According to 2009 data from the U.S. Census Bureau, 5.9 million people work from home. Employers often see it as a way to encourage continual productivity, particularly in times of inclement weather or bad traffic conditions. However, working at home requires a period of adjustment, and most importantly, a spirit of collaboration with fellow co-workers, whether they are also working at home, or in a traditional office setting.

Work from Home - Telecommute

Work from Home – Telecommute

Fortunately, online file sharing services mean that people can share their work with each other virtually, from anywhere in the world. Presentations, spreadsheets and other files are accessible to anyone who needs them, with just a few clicks of a mouse.

Set Up Your Office

Regardless of whether you’ll be working at home full-time, or a few days a week, make sure to give yourself a designated work area. Sometimes, people who work at home are tempted to just set up their workspace on the couch. Instead, try to keep your home and work life separate, because this approach will keep your productivity kindled.

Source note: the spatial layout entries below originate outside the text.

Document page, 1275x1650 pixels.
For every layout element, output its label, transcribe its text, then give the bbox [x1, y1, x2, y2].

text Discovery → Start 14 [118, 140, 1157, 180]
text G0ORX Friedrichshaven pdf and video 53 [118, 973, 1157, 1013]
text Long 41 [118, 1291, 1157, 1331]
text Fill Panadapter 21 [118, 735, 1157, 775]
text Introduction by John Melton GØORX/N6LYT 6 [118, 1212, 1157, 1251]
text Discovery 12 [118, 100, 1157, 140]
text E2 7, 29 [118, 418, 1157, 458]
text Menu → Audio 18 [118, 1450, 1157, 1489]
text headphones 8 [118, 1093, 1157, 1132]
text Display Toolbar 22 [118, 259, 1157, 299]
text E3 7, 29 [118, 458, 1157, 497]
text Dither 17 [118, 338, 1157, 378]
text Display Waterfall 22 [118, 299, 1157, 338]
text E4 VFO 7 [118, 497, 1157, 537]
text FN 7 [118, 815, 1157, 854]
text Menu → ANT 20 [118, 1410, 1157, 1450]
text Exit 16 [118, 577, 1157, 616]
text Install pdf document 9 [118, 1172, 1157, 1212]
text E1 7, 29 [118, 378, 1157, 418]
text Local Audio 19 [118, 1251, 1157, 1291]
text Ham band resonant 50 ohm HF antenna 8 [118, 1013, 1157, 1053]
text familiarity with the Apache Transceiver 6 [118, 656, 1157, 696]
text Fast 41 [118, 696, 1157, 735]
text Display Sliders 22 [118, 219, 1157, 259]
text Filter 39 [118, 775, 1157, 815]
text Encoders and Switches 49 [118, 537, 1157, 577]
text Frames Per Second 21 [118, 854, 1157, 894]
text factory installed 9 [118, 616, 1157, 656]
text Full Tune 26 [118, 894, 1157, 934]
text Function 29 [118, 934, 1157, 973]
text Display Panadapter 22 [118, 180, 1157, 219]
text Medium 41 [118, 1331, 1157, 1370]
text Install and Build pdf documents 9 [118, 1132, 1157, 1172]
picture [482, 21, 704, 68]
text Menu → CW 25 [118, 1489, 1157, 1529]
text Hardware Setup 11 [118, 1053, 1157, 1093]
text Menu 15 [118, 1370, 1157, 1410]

The reliability of your Internet connection is extremely important. The beauty of file sharing services is that they can be accessed through any traditional web browser. However, if you’ve noticed that your Internet goes down a lot, even before you start working at home, put a backup plan in place. For example, if you have an iPad, consider buying a cellular data plan so you can connect to the Internet even in places that don’t have a wireless signal. It’s also a good idea to make friends with the owners of your local coffee shop. Most of these sorts of establishments have free Wi-Fi for customers, and if you’re a loyal customer, the owners often won’t mind if you set up your virtual workplace there.

Practice Proper Communication

Once you’ve gotten settled in your new work environment, your co-workers will probably define their expectations of you, and give you the opportunity to do the same with them. If you plan to work at odd hours, make sure that someone knows when you can easily be reached online. With that information, anyone who needs to send you a file can do so at a time that you’ll be sure to see it promptly. Also, although it may not seem intuitive at first, you might need to get into the habit of even letting someone know when you step away from your computer for a lunch break or cup of coffee

Also, consider using some sort of instant chat service so that you can communicate with your coworkers in real-time. This will allow you to collaborate with them once you’ve had a chance to look over any files. If you use your resources well, it’s easy to keep communication flowing as freely as it might if you were in a traditional office.


What’s Available?

Today’s file sharing services can often handle data sizes of several gigabytes, and might plug directly into e-mail services such as Outlook in case you’d rather send files via that method instead of having your coworkers login to a particular interface.

Working from home isn’t ideal for everyone, but if you’re serious about making it a viable option, it’s essential to give yourself a specific work area and also practice effective communication techniques with your coworkers.